O presidente dos Estados Unidos, Donald Trump, decidiu prorrogar por mais um ano o estado de emergência nacional relacionado ao Brasil. A decisão será publicada nesta quarta-feira (29) no Federal Register, equivalente ao Diário Oficial do governo norte-americano, e mantém em vigor a ordem executiva assinada em julho de 2025.
Na prática, a medida apenas estende a validade da Ordem Executiva 14323 até 30 de julho de 2027 e não prevê novas sanções, tarifas ou restrições comerciais contra o Brasil.
No documento, Trump volta a criticar decisões do Supremo Tribunal Federal (STF) e menciona o ex-presidente Jair Bolsonaro, afirmando que ele seria alvo de perseguição política.
Ordem executiva mantém argumentos apresentados em 2025
Ao justificar a renovação do estado de emergência, o governo norte-americano repetiu os argumentos utilizados quando a medida foi decretada no ano passado.
Segundo o texto oficial, determinadas ações atribuídas ao Supremo Tribunal Federal, como decisões envolvendo liberdade de expressão, moderação de conteúdos publicados na internet e prisões determinadas pela Corte, continuam sendo consideradas pelos Estados Unidos como uma ameaça à segurança nacional, à política externa e à economia do país.
O comunicado afirma que essas circunstâncias permanecem justificando a continuidade da emergência nacional relacionada ao Brasil.
Trump cita Jair Bolsonaro ao justificar decisão
A ordem executiva também faz referência ao ex-presidente Jair Bolsonaro, condenado por tentativa de golpe de Estado.
Segundo Trump, Bolsonaro, familiares e apoiadores estariam sendo alvo de perseguição política por parte das autoridades brasileiras.
O documento afirma ainda que essas ações contribuiriam para uma suposta erosão do Estado de Direito e para violações de direitos humanos, argumentos utilizados pela Casa Branca para manter a medida em vigor.
Decisão não cria novas tarifas contra produtos brasileiros
Apesar do conteúdo político do documento, a renovação do estado de emergência não altera as atuais regras comerciais entre os dois países.
O governo norte-americano esclarece que a decisão apenas mantém válida a ordem executiva publicada em 2025 e não estabelece novas tarifas ou sanções econômicas.
No ano passado, parte das exportações brasileiras chegou a sofrer sobretaxas impostas pelo governo Trump.

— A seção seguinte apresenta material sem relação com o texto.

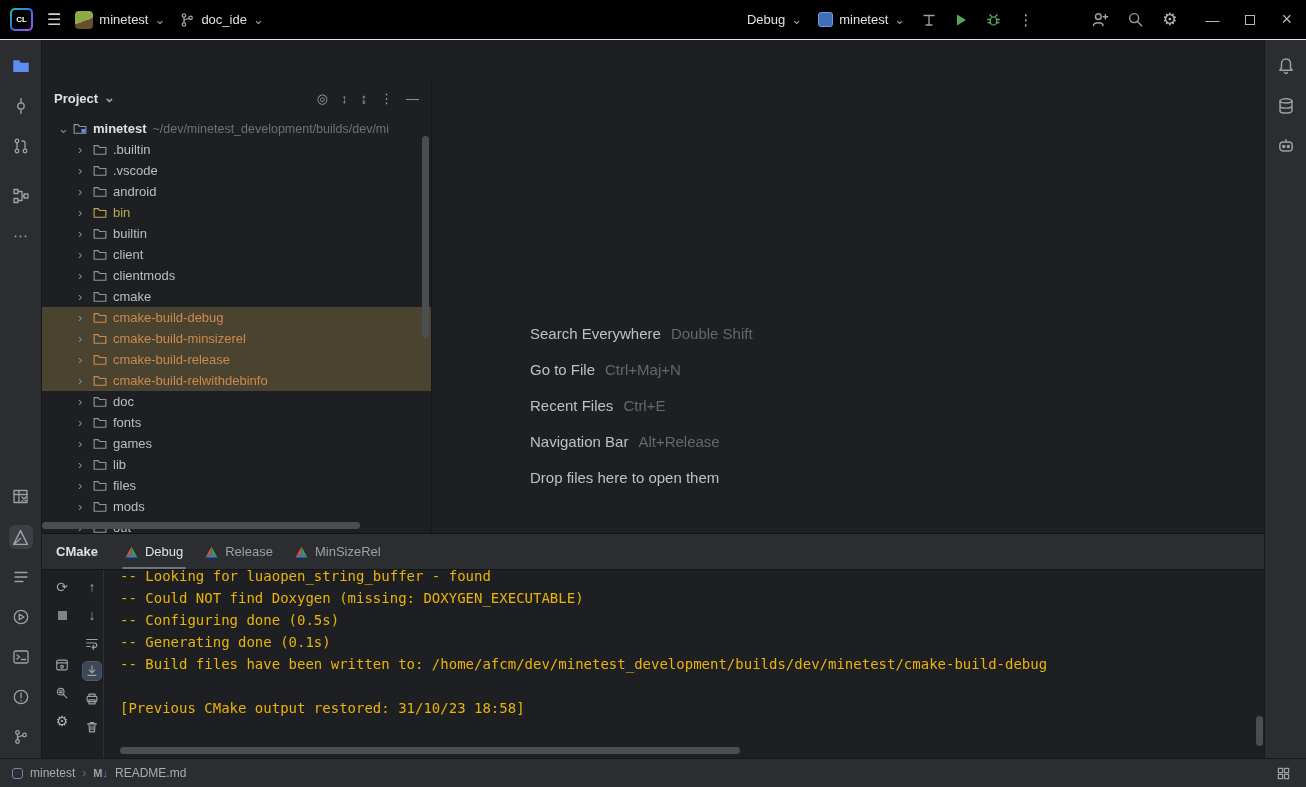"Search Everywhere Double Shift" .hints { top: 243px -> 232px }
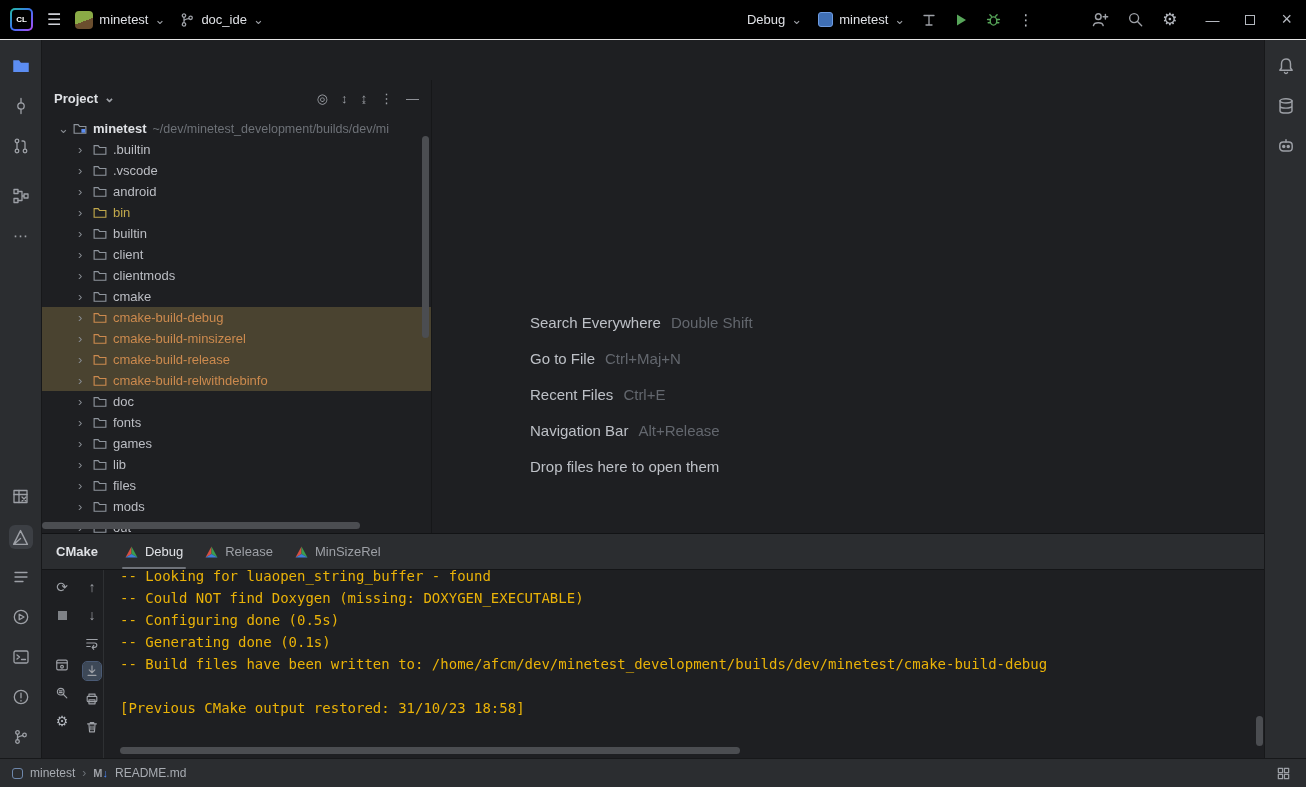"-- Looking for luaopen_string_buffer -" .con-out { color: #eab308 -> #5eead4; font-size: 14px -> 16px }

Posteriormente, essas medidas foram suspensas após negociações diplomáticas entre Brasília e Washington e por decisões da Justiça dos Estados Unidos que consideraram ilegais algumas das tarifas adotadas.
Relações entre Brasil e Estados Unidos seguem sob tensão
A renovação da ordem executiva ocorre em um momento de relações diplomáticas delicadas entre os dois países.
Nos últimos meses, os governos de Brasil e Estados Unidos acumularam divergências envolvendo comércio exterior, decisões judiciais, liberdade de expressão e temas ligados à política interna brasileira.
Mesmo sem anunciar novas medidas econômicas, a manutenção do estado de emergência mantém aberta uma frente de tensão diplomática entre Brasília e Washington e pode influenciar futuras negociações bilaterais.